Roger Williams Straus Jr., co-founder of the Farrar, Straus & Giroux publishing company, died on May 25 of pneumonia. He was 87.
An heir to the Guggenheim fortune, Roger’s mother was Gladys Guggenheim, and his father, Roger W. Straus, was president of the American Mining and Smelting Co. Despite being raised in wealthy social circles, Straus attended Hamilton College for one year before transferring to the journalism school at the University of Missouri. After graduation, he worked as a reporter for a White Plains, N.Y., newspaper and toiled as an editorial assistant at Current History magazine. During World War II, Straus helped run the New York office of the magazine and book section of the Navy Office of Public Relations.

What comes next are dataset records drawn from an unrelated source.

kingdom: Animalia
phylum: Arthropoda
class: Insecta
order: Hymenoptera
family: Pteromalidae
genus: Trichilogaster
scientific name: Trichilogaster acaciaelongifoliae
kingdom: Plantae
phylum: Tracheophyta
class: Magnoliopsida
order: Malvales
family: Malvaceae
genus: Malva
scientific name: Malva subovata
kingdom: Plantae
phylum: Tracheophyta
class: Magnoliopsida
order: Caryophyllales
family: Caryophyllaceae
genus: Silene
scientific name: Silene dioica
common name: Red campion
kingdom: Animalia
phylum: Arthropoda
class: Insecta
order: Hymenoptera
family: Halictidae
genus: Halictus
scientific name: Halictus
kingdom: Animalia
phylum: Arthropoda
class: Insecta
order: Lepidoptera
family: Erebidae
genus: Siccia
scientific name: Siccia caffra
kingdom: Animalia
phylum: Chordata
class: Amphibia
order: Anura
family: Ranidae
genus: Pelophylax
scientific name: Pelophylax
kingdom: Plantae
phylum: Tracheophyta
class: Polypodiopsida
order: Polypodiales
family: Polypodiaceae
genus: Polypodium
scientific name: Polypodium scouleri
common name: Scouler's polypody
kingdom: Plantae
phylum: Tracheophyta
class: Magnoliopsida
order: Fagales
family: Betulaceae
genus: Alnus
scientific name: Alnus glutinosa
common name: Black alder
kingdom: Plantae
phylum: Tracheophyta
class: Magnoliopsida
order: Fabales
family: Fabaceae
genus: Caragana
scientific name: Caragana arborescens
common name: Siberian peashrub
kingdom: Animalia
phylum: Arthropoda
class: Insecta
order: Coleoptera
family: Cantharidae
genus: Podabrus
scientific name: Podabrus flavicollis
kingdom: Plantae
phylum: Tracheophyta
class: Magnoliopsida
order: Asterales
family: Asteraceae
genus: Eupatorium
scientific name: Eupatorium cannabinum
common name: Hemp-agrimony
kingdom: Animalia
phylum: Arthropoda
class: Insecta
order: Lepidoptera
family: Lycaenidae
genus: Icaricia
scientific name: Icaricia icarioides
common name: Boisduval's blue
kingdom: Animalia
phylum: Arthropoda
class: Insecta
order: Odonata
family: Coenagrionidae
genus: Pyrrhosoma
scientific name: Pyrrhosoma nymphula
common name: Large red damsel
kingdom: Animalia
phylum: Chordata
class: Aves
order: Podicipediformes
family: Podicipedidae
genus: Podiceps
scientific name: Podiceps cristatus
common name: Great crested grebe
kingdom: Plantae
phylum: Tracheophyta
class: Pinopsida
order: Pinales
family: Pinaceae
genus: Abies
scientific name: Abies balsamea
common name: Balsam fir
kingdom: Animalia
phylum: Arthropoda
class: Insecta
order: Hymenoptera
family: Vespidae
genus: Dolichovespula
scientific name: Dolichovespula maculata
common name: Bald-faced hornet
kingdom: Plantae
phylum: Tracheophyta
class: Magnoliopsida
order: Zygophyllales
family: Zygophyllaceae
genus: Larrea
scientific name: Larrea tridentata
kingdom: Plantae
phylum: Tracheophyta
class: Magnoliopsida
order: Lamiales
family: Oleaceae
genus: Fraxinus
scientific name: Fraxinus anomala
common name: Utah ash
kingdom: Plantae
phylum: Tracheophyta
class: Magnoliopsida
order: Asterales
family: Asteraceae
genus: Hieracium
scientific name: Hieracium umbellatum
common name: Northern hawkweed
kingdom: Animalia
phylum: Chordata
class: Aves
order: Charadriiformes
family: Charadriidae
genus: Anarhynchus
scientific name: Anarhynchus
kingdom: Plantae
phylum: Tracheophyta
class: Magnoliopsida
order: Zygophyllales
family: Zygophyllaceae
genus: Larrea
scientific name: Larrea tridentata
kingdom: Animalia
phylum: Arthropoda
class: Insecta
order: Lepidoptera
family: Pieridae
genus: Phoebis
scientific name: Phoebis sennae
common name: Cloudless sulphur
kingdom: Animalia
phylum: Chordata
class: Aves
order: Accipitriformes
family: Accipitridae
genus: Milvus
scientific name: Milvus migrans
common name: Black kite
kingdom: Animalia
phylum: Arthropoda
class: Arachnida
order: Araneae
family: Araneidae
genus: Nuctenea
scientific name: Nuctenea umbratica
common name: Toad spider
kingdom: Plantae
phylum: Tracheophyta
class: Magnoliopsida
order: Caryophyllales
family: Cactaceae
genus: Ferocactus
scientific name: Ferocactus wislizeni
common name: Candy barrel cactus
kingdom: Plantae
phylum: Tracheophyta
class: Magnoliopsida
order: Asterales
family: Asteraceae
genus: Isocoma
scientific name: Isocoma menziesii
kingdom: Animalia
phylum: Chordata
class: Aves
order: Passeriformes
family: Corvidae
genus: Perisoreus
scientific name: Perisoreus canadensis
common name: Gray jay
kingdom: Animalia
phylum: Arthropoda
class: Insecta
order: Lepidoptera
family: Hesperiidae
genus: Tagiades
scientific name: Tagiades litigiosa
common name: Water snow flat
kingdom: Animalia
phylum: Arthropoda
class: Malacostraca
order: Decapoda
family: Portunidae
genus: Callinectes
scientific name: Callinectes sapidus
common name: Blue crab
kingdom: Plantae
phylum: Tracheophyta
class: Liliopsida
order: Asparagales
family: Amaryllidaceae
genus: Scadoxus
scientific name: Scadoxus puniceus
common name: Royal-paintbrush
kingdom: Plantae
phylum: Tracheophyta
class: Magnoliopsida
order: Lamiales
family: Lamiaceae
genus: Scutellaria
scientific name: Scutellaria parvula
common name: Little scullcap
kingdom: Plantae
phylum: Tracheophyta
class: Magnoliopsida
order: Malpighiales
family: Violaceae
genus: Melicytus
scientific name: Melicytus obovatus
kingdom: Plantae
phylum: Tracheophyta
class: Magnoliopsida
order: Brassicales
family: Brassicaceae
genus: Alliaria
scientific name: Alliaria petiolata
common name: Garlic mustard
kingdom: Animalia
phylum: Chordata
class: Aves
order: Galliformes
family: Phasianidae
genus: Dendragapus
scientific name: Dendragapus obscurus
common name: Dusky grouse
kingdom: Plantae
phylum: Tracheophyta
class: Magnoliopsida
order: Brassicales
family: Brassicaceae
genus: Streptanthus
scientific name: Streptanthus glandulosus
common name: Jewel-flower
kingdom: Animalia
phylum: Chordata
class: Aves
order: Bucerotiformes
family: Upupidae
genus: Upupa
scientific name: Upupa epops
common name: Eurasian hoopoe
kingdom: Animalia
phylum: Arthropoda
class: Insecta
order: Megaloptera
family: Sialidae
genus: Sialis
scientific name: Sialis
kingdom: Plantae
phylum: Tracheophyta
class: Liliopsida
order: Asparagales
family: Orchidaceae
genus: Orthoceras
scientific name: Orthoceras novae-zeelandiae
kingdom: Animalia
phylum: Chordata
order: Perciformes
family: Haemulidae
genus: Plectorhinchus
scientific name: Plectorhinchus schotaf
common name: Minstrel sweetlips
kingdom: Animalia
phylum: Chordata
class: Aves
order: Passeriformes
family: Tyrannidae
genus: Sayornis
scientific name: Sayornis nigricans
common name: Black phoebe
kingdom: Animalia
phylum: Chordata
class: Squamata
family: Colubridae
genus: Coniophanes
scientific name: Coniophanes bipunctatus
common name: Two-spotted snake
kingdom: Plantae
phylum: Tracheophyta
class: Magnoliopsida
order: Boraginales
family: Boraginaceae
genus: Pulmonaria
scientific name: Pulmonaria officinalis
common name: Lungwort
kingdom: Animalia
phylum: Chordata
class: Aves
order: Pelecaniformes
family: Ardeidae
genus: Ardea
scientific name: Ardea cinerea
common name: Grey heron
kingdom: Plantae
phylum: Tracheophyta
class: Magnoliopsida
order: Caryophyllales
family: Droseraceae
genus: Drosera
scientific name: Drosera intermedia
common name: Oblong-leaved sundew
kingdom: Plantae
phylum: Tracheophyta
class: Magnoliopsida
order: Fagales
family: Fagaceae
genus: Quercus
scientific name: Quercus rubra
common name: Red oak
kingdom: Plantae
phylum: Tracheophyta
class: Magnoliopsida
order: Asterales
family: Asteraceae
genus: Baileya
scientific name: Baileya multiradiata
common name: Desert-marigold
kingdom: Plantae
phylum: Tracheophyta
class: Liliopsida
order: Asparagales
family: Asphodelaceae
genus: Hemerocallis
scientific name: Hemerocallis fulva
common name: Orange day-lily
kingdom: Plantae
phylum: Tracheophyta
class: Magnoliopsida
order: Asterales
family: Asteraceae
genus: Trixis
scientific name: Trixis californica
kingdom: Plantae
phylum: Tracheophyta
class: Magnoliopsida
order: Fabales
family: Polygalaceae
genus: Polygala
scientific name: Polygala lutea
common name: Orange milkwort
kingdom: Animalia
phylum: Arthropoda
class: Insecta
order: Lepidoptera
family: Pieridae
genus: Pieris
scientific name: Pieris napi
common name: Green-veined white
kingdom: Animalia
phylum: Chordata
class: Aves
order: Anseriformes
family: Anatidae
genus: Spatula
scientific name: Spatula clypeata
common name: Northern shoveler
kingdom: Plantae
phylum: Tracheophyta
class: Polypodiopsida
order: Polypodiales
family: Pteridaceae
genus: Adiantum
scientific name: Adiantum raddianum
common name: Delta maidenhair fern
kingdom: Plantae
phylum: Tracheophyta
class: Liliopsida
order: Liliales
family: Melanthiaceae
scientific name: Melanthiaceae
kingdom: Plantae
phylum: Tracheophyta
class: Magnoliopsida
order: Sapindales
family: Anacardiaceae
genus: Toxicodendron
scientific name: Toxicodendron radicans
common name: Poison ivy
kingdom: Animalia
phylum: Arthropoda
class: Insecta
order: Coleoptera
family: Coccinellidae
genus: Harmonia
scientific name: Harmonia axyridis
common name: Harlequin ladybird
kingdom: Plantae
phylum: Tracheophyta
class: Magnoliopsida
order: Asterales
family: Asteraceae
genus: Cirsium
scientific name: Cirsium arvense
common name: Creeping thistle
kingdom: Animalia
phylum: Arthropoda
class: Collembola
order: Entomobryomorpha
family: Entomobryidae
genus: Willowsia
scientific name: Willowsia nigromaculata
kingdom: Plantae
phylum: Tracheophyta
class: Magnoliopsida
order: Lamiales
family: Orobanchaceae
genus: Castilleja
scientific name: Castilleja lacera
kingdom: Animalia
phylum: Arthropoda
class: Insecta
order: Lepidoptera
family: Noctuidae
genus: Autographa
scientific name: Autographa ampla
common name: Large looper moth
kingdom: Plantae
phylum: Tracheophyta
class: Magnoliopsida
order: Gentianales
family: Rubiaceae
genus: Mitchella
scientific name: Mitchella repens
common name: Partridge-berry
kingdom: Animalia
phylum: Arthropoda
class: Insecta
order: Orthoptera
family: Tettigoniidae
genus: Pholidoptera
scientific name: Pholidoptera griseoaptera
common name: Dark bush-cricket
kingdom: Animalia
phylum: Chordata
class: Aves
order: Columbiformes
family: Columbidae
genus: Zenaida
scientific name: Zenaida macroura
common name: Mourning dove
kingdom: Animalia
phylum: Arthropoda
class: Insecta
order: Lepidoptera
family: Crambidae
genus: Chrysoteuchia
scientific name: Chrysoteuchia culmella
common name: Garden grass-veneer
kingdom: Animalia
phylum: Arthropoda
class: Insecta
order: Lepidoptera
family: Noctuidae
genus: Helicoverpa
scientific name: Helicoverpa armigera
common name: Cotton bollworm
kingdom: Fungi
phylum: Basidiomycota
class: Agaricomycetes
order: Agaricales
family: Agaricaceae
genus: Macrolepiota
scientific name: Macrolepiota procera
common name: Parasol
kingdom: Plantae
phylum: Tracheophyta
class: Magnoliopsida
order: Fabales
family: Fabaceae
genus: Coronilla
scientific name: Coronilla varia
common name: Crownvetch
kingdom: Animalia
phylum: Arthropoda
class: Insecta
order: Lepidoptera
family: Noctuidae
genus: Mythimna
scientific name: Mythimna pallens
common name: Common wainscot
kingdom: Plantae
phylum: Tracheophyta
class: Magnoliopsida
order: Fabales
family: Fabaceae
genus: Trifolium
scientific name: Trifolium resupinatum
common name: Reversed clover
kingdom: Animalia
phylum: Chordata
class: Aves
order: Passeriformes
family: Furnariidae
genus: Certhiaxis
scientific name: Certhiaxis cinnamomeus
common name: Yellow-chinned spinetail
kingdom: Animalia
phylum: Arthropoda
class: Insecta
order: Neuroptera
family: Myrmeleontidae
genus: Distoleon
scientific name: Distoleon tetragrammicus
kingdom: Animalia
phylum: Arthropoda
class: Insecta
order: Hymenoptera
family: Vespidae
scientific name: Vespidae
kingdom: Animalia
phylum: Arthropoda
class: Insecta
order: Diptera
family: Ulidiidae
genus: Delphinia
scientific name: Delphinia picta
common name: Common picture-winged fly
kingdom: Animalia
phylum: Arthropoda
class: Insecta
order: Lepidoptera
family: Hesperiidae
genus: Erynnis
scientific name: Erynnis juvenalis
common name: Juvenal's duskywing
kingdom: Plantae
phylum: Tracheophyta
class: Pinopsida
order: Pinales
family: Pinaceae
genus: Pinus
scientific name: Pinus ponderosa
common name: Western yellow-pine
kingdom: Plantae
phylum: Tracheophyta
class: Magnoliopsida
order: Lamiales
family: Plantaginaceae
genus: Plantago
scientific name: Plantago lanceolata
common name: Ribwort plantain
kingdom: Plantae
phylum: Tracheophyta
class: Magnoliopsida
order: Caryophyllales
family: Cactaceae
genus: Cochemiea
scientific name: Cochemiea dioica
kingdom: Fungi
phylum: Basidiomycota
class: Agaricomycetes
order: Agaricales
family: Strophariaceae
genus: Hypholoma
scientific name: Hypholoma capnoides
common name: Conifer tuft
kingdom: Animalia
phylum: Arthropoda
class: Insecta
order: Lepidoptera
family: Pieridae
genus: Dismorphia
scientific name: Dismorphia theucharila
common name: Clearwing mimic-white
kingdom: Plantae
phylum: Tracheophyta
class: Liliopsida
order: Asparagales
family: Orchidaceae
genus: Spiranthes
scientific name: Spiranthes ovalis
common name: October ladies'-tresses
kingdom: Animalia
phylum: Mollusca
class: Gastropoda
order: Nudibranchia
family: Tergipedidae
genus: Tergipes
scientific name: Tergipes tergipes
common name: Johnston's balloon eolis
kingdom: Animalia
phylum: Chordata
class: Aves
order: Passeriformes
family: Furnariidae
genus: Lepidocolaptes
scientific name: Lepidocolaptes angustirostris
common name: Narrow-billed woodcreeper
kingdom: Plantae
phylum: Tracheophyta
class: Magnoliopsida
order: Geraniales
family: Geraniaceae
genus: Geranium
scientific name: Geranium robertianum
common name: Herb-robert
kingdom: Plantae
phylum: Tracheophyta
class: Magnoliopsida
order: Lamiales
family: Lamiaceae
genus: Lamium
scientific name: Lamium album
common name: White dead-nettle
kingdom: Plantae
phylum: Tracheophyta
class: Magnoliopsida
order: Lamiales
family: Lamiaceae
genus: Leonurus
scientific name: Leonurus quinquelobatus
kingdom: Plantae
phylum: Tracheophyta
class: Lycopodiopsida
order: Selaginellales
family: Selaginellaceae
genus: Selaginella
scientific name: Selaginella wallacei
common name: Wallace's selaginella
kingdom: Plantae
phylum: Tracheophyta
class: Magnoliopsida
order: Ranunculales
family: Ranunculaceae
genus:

Straus was only 29 years old when he and John Farrar launched their publishing company in 1946. Over the next six decades, its name changed several times and its focus narrowed to the literary market. The company also developed a reputation for establishing contemporary writers like T.S. Eliot, Flannery O’Connor, Philip Roth, Isaac Bashevis Singer, Pablo Neruda, Shirley Jackson, Maurice Sendak, Susan Sontag, Tom Wolfe and Scott Turow.
Straus often read manuscripts from the company’s slush piles and handled most editorial and financial decisions. Although he sold the prestigious publishing house 10 years ago to the Georg von Holtzbrinck Publishing Group, Straus remained largely in charge. In 2001, the Association of American Publishers gave him the Curtis Benjamin Award for Creative Publishing.